25 Tips for Living Green
These 25 tips will ensure you’re making a good start at living more sustainably.
By Lynda King, Urban Farm contributor
No matter where you live or what your lifestyle, there is something you can do to help the environment, and often that something will also help keep you healthy and save you money. If you’ve already changed the light bulbs in your house to CFLs and are looking for some other ways to "green up” your life, here are 25 ideas to get you started:
- Turns out mom and dad were right with their admonitions to turn the lights off when you leave the room. Be sure to do it yourself, and pass the word to family members.
- If you decorate with lights for the holidays, use energy-saving LED lights.
- When you can, replace appliances with more energy-efficient models.
- Schedule a home-energy audit to see if there are any leaks in your home’s "envelope” which are allowing cold air in and warm air out.
- In addition to insulating in the obvious places in your home — walls and ceilings — don’t forget to insulate around windows and door frames and inside electrical outlets.
- Insulate your hot-water tank and the pipes that carry hot water from the tank into the rest of the house.
- Replace your shower head with a low-flow model.
- Use cold water for laundry instead of hot.
- Hang your laundry to dry instead of using an electric clothes dryer.
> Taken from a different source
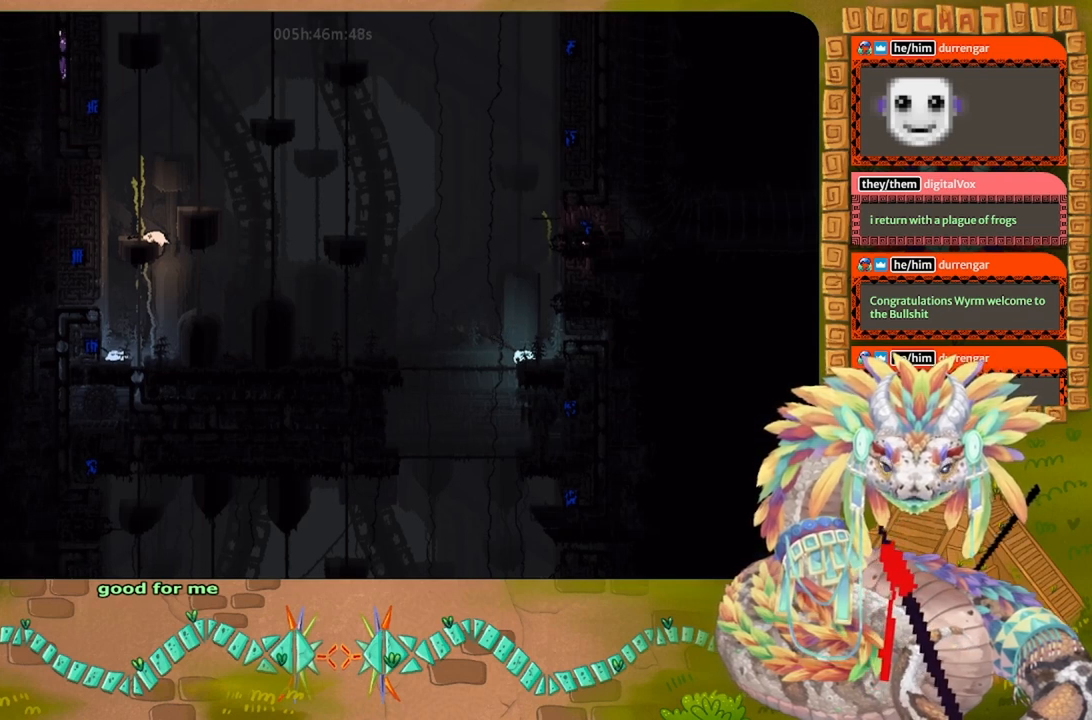
{"keys": ["up"], "events": []}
Buy a folding wooden rack to hang things indoors during inclement weather. (You’ll appreciate the humidity the drying clothes add to dry winter air!)
- Bring cloth totes to the grocery store to eliminate the need for "paper or plastic.” Keep them in your car so you won’t forget to bring them with you when you go shopping. (And remember to take them with you into the store!)
- Keep a shopping list for groceries and sundries, and stick to it. Consolidate your shopping trips and errands into as few trips as possible, with a goal of no more than one or two a month. You’ll save money on gas and cut down on contributing harmful emissions to the atmosphere.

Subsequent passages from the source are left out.